Wednesday, 26 January 2011

Bottlinger's rings

The classical form of rarely observed Bottlinger's rings is an elliptical ring around subsun, sighted normally from an airplane. Their occurrences can be very short, just a couple of seconds. This is because suitable crystal areas are often small and pass swiftly under fast the moving aircraft. Bottlinger's rings have been seen twice also in diamond dust with floodlight as a light source. Formed this way, they look very different from the classical Bottlinger's rings. All together about 10 observations of Bottlinger's rings are known.






Above are shown three cases of Bottlinger's rings. First one is from the book "Clouds of the World" by Richard Scorer, published in 1972. The photographer is not known, the photo was taken near Des Moines, Iowa. The phenomenon is well defined and taking into an account that this is a printed photo, it must have been an impressive Bottlinger to look at. (The book by Scorer is a nice item to have in collection. It has 22 halo photos including the famous black and white "76° halo" photo in the Antarctic by Scorer himself. There are plenty of cheap second hand copies available.)
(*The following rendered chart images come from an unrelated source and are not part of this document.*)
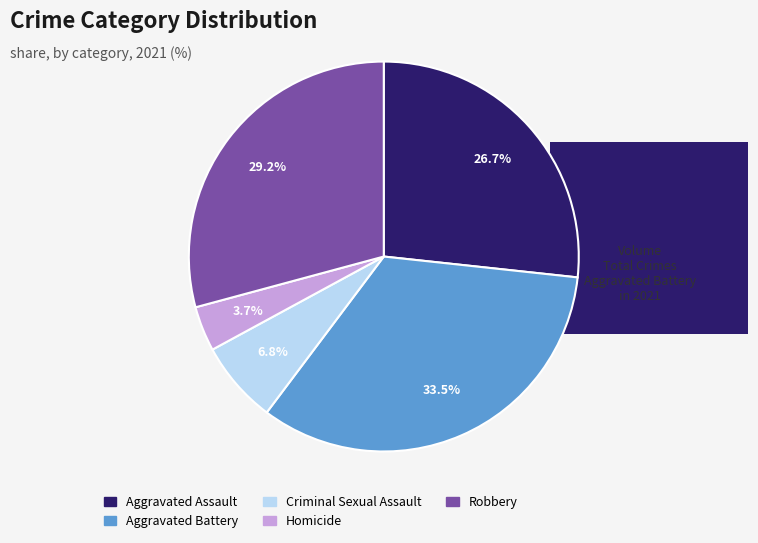

Between Robbery and Aggravated Battery, which is larger?

Aggravated Battery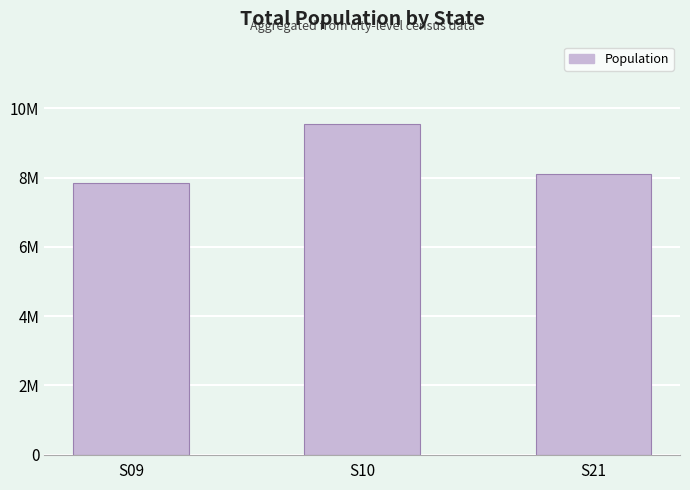

Reading left to right, transcribe all the data shown in this chart.

S09=7858943	S10=9542776	S21=8105969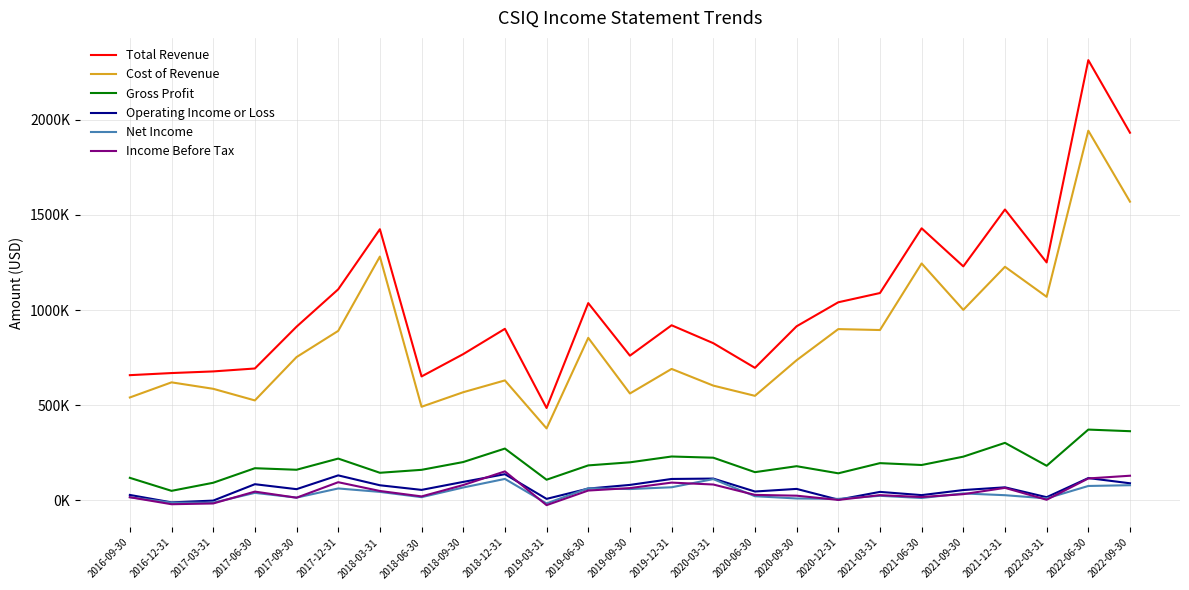

Where is the first local maximum for Total Revenue?

2018-03-31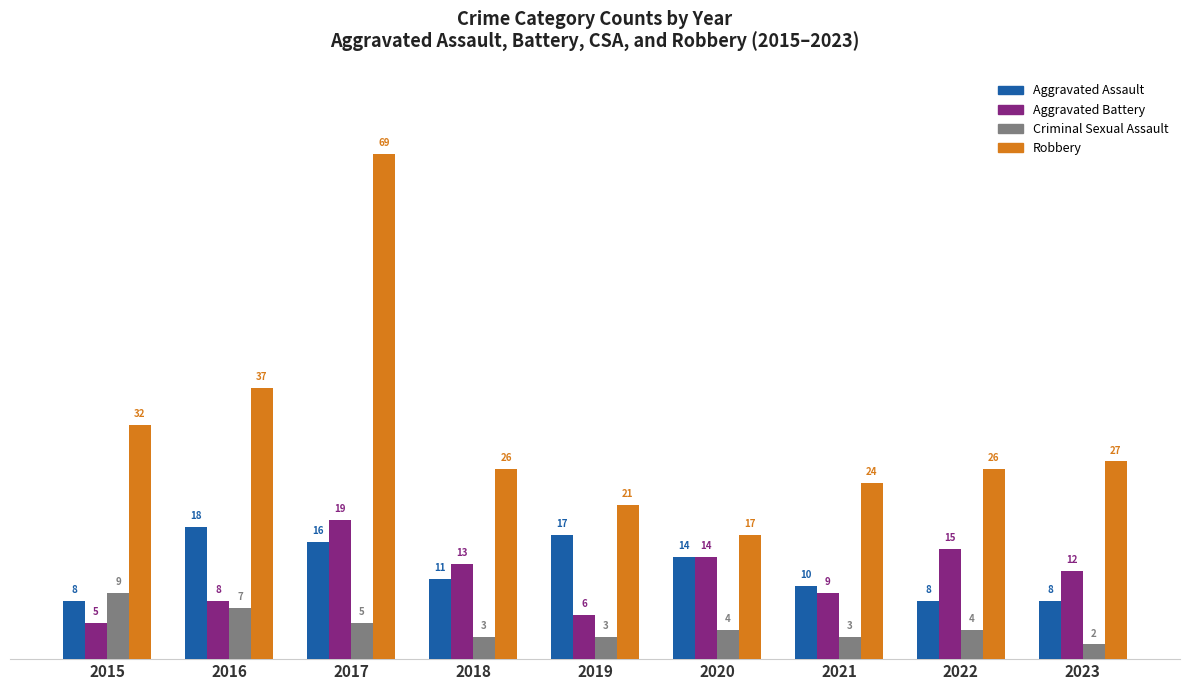

The value of Aggravated Assault at 2016 is 7. True or false?

False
Second photo shows Bottlinger's ring over Cornwallis Island in the Canadian high artic on 16 April 1999. Leena Virta and I had hitchiked a ride on an airplane that carried supplies to magnetic pole skiing expedition. On a way back we were flying under Ac layer which precipitated ice crystals. Subsun was seen first and I adjusted camera exposure, focus and aperture ready for the Bottlinger, which indeed appeared for about 10 seconds, followed by two other equally brief occurrences. Then the airplane turned so that we lost sight of the subsun, but we were already starting landing to Resolute. It was clear skies in Resolute but luckily the Bottlinger cloud movement was in our direction, and after waiting for a while on the ground, the cloud arrived and elliptical halos were seen around the sun (they were photographed as well, but I can't find those slides right now).

The third case in the above gallery was seen from Yakutsk-Moscow -flight on 3 March 1997, 4 hours and 20 minutes after departure, somewhere over Siberia. We were returning from the Oymyakon halo expedition and all of us three were having window seats. First time the Bottlinger flashed we were sort of asking each other "did you see what I think I saw"? We continued looking and the Bottlinger appeared again, and this time it was better. Jarmo was keeping the camera at the window ready and got a photo, though not from the best moment.


 

Three explanations have been proposed for Bottlinger's rings. One, suggested by Bottlinger himself, is that plate like crystals fall in pendulum motion. The 1910 article by Bottlinger in Meteorologische Zeitschrift is given above. Second theory is that crystals fall in gyrating mode. This was proposed by Lynch, Gedzelman and Frazer in 1994. A figure depicting the pendulum and gyration motions of the crystals and the resulting simulated Bottlinger's rings from their paper is shown. Third model gives low angle pyramidal crystals as an explanation for Bottlinger's rings. This was brought forward by S. W. Visser in 1961 to explain elliptical halos; in 1999 Sillanpää et. al. extended the idea to Bottlinger's rings.



Now which one is right? I go for the Visser-Sillanpää model although low pyramid angles are not theoretically favourable. It is the only one that explains also nicely the elliptical halos. With gyration model multiple scattering should be incorporated, in which elliptical halos would be Bottlinger's rings caused by the subsun. Sillanpää et. al. has shown that elliptical halo shapes and intensities can not be explained by such a model. There are also other considerations which make the gyration model weak, but I leave it at that this time.